■ **Directive A**
In the eMachine thread, what price did the eMachines tech quote for the restore disk?

# eMachine, drivers needed



## bonafide (Feb 10, 2006)

My buddy bought a eMachine 500idx. He bought it second hand and so there is no restore disk. I've been to emachine's website and even live chated with one of their techs.

He said the restore disk is 20 dollars and here's the kicker, they will neither check nor money order as payment. My beef is this: most companies offer their updated drivers readily to the public, why not this one. Their downloads page is devoid of anything actually useful.

Here's my question: anyone outthere know where i can snag some of these drivers for this system?

Thanks,
Jeremy


----------



## suprasteve (Feb 10, 2006)

there's a big difference between a restore disk and just drivers, and $20 doesn't sound all too bad.  But you can try to find whatever company manufactured the components you need the drivers for and check their websites.


----------



## OvenMaster (Feb 13, 2006)

bonafide said:
			
		

> My buddy bought a eMachine 500idx. He bought it second hand and so there is no restore disk. I've been to emachine's website and even live chated with one of their techs.
> 
> He said the restore disk is 20 dollars and here's the kicker, they will neither check nor money order as payment. My beef is this: most companies offer their updated drivers readily to the public, why not this one. Their downloads page is devoid of anything actually useful.
> 
> ...


1. I don't use a credit card online, so any company that won't accept a money order from me just doesn't get my business.
2. Try www.driverguide.com after you find out who made what components.
Tom


----------



## StrangleHold (Feb 13, 2006)

http://www.emachines.com/support/product_support.html


----------



## Viking (Feb 13, 2006)

using a credit card is the best way to pay for stuff outside of paypal. If you send a money order they can cash it and send you nothing, there is nothing you can do about it. On the other hand with a credit card in the same senario you can call the CC company and tell them it is a disputed transaction, they will then remove it from your account till resolved. Paypal does the same. No yelling or screaming at a vendor, the credit card company or paypal does it for you.
$20 for a restore disk is not bad considering it has your OS and drivers, unless it is windows ME. google " e-machines lottery "  with out the quotes, that is a web site of emachines drivers. E-machines has a tech ? sure would not want that I worked for e-machines on my resume.  you may have to look at the chip set , audio chip set, lan etc.


----------



## bonafide (Feb 14, 2006)

OvenMaster said:
			
		

> 1. I don't use a credit card online, so any company that won't accept a money order from me just doesn't get my business.

■ **Given information**

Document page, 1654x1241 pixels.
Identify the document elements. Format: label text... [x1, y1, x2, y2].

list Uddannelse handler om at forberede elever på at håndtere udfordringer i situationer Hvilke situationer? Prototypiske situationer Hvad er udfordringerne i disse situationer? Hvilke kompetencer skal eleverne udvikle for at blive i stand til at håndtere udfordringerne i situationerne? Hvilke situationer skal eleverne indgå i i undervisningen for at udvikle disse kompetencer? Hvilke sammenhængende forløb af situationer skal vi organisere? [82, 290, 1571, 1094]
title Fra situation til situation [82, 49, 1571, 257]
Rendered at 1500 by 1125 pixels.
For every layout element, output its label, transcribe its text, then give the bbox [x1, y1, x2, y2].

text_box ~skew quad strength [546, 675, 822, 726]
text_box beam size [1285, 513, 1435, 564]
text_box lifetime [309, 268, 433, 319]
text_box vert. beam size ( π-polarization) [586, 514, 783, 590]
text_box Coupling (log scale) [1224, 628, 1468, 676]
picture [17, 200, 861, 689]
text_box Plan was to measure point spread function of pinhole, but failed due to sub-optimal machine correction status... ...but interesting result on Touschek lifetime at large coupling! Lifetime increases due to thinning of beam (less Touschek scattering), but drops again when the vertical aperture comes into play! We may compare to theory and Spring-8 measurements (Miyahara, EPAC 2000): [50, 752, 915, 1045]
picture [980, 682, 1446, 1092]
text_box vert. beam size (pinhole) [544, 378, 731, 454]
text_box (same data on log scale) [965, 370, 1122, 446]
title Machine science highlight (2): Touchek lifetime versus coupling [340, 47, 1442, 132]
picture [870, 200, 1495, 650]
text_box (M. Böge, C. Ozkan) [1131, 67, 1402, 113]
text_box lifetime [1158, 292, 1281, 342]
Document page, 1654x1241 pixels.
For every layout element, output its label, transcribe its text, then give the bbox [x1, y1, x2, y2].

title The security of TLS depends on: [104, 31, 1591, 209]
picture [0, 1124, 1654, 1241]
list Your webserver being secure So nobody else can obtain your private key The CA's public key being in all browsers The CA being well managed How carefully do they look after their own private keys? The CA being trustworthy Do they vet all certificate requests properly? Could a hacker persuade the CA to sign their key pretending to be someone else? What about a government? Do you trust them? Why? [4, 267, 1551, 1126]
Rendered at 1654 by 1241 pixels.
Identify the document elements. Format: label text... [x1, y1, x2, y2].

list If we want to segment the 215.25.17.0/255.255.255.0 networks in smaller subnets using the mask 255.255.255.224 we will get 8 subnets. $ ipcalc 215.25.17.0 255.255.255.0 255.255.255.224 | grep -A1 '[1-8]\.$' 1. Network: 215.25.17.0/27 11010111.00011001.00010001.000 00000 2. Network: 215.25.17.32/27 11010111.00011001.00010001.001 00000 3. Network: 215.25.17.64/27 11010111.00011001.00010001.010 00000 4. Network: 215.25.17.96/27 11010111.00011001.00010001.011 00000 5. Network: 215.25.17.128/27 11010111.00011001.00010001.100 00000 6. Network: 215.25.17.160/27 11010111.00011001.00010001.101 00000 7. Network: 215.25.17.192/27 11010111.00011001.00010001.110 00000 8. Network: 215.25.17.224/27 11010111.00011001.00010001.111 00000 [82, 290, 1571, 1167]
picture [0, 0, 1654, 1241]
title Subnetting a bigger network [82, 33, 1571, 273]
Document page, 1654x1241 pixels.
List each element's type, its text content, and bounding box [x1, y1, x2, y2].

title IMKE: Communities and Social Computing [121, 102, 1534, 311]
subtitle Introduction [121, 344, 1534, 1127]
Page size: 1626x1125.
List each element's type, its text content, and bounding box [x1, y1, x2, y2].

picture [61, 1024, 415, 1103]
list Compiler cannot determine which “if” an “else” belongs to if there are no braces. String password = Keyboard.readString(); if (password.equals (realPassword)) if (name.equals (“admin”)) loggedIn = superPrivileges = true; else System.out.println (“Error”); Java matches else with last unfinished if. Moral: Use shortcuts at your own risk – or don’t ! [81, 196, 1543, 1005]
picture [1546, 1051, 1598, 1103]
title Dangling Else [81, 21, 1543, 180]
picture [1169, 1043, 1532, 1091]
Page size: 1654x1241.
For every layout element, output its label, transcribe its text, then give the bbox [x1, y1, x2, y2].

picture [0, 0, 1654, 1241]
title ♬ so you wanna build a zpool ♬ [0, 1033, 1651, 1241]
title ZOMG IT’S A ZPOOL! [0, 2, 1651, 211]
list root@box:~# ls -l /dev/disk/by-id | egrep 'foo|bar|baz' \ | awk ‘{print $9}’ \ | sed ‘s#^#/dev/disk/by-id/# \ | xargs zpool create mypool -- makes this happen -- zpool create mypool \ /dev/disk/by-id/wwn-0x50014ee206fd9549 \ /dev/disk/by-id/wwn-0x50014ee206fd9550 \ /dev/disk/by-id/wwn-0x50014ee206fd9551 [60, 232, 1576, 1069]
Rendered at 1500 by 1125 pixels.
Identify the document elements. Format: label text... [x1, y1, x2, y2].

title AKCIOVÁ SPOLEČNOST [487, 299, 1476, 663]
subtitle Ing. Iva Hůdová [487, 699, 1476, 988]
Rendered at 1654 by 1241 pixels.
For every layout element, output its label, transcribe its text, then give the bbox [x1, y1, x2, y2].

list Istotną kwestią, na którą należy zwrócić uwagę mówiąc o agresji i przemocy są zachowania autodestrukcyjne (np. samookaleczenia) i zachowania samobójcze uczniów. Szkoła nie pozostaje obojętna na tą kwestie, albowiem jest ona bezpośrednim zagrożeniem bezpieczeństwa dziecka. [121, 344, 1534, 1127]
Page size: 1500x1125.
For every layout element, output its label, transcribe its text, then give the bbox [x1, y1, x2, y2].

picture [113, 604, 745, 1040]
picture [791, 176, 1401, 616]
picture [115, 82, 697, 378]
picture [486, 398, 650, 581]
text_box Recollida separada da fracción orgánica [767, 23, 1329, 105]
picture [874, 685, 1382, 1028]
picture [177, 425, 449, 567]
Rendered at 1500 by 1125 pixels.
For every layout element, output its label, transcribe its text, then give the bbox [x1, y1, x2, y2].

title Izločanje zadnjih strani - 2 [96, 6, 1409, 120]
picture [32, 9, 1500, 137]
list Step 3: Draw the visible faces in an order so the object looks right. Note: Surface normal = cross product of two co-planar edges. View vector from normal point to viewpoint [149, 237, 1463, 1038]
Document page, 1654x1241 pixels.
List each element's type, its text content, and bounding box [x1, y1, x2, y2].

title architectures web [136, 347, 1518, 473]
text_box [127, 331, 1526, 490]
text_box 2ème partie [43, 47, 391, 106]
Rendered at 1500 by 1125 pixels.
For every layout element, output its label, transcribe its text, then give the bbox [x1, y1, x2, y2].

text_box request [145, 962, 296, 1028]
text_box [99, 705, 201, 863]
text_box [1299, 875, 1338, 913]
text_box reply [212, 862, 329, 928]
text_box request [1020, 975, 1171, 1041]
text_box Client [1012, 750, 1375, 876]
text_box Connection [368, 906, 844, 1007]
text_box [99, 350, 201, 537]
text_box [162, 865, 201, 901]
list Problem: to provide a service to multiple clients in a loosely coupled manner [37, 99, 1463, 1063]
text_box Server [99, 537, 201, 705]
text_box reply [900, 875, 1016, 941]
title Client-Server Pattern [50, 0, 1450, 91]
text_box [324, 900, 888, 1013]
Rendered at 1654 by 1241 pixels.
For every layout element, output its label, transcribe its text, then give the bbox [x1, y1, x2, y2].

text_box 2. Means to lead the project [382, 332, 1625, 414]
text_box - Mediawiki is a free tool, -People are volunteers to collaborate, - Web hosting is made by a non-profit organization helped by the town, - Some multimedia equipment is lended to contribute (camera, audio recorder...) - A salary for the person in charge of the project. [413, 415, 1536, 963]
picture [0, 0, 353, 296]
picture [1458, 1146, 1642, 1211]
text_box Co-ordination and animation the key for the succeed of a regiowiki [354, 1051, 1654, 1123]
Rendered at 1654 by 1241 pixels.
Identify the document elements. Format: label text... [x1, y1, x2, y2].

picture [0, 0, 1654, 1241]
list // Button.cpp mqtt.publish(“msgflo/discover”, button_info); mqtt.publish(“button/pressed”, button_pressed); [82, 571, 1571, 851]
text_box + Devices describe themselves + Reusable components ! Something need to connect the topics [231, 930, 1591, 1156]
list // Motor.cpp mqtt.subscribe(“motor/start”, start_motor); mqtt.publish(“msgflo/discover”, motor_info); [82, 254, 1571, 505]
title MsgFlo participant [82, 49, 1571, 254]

■ **Directive B**
Turn the lines of the listing, from the line holding "Page size: 1654x1241." through the line holding "title ZOMG IT’S A ZPOOL! [0, 2, 1651, 211]" inclusive, into a numbered list that leaves out blank lines.

■ **Full response A**
20 dollars.

■ **Full response B**
1. Page size: 1654x1241.
2. For every layout element, output its label, transcribe its text, then give the bbox [x1, y1, x2, y2].
3. picture [0, 0, 1654, 1241]
4. title ♬ so you wanna build a zpool ♬ [0, 1033, 1651, 1241]
5. title ZOMG IT’S A ZPOOL! [0, 2, 1651, 211]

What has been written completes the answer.